→ WHAT TO PRODUCE
Repeat the entries verbatim.
════
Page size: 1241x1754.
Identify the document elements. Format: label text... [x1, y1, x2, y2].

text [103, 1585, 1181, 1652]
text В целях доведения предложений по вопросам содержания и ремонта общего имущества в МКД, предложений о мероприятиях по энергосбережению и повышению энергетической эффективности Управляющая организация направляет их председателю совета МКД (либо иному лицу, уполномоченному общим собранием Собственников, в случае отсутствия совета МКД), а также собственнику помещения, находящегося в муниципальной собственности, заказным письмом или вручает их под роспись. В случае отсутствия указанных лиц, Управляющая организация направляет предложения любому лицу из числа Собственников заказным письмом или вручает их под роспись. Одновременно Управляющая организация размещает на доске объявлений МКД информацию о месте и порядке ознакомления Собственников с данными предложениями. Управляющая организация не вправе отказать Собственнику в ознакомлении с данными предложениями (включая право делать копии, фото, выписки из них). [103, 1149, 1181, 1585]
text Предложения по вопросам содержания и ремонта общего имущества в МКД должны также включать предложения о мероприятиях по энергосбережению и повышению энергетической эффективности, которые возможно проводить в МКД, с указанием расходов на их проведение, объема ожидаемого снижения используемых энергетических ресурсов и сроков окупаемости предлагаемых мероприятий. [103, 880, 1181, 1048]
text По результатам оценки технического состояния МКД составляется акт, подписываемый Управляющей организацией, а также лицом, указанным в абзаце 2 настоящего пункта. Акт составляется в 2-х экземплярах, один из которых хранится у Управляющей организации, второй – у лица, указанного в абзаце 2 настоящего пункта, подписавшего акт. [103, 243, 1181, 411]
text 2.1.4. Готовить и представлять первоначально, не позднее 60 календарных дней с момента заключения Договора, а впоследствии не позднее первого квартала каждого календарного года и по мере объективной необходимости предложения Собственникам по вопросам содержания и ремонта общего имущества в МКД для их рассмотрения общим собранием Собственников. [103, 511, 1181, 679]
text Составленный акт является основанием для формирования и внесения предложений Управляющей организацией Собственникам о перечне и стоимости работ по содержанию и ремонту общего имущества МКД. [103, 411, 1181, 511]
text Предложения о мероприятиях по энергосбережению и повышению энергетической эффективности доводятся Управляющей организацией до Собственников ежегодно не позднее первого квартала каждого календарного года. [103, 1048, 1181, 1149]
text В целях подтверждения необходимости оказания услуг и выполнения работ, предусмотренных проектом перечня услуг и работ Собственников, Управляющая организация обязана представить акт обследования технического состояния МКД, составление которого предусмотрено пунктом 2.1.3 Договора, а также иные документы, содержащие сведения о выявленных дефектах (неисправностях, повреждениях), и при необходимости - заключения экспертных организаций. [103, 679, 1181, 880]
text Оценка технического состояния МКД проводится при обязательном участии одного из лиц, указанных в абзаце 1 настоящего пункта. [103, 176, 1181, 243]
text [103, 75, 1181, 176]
════
→ ANSWER TO THIS TASK
Page size: 1241x1754.
Identify the document elements. Format: label text... [x1, y1, x2, y2].

text [103, 1585, 1181, 1652]
text В целях доведения предложений по вопросам содержания и ремонта общего имущества в МКД, предложений о мероприятиях по энергосбережению и повышению энергетической эффективности Управляющая организация направляет их председателю совета МКД (либо иному лицу, уполномоченному общим собранием Собственников, в случае отсутствия совета МКД), а также собственнику помещения, находящегося в муниципальной собственности, заказным письмом или вручает их под роспись. В случае отсутствия указанных лиц, Управляющая организация направляет предложения любому лицу из числа Собственников заказным письмом или вручает их под роспись. Одновременно Управляющая организация размещает на доске объявлений МКД информацию о месте и порядке ознакомления Собственников с данными предложениями. Управляющая организация не вправе отказать Собственнику в ознакомлении с данными предложениями (включая право делать копии, фото, выписки из них). [103, 1149, 1181, 1585]
text Предложения по вопросам содержания и ремонта общего имущества в МКД должны также включать предложения о мероприятиях по энергосбережению и повышению энергетической эффективности, которые возможно проводить в МКД, с указанием расходов на их проведение, объема ожидаемого снижения используемых энергетических ресурсов и сроков окупаемости предлагаемых мероприятий. [103, 880, 1181, 1048]
text По результатам оценки технического состояния МКД составляется акт, подписываемый Управляющей организацией, а также лицом, указанным в абзаце 2 настоящего пункта. Акт составляется в 2-х экземплярах, один из которых хранится у Управляющей организации, второй – у лица, указанного в абзаце 2 настоящего пункта, подписавшего акт. [103, 243, 1181, 411]
text 2.1.4. Готовить и представлять первоначально, не позднее 60 календарных дней с момента заключения Договора, а впоследствии не позднее первого квартала каждого календарного года и по мере объективной необходимости предложения Собственникам по вопросам содержания и ремонта общего имущества в МКД для их рассмотрения общим собранием Собственников. [103, 511, 1181, 679]
text Составленный акт является основанием для формирования и внесения предложений Управляющей организацией Собственникам о перечне и стоимости работ по содержанию и ремонту общего имущества МКД. [103, 411, 1181, 511]
text Предложения о мероприятиях по энергосбережению и повышению энергетической эффективности доводятся Управляющей организацией до Собственников ежегодно не позднее первого квартала каждого календарного года. [103, 1048, 1181, 1149]
text В целях подтверждения необходимости оказания услуг и выполнения работ, предусмотренных проектом перечня услуг и работ Собственников, Управляющая организация обязана представить акт обследования технического состояния МКД, составление которого предусмотрено пунктом 2.1.3 Договора, а также иные документы, содержащие сведения о выявленных дефектах (неисправностях, повреждениях), и при необходимости - заключения экспертных организаций. [103, 679, 1181, 880]
text Оценка технического состояния МКД проводится при обязательном участии одного из лиц, указанных в абзаце 1 настоящего пункта. [103, 176, 1181, 243]
text [103, 75, 1181, 176]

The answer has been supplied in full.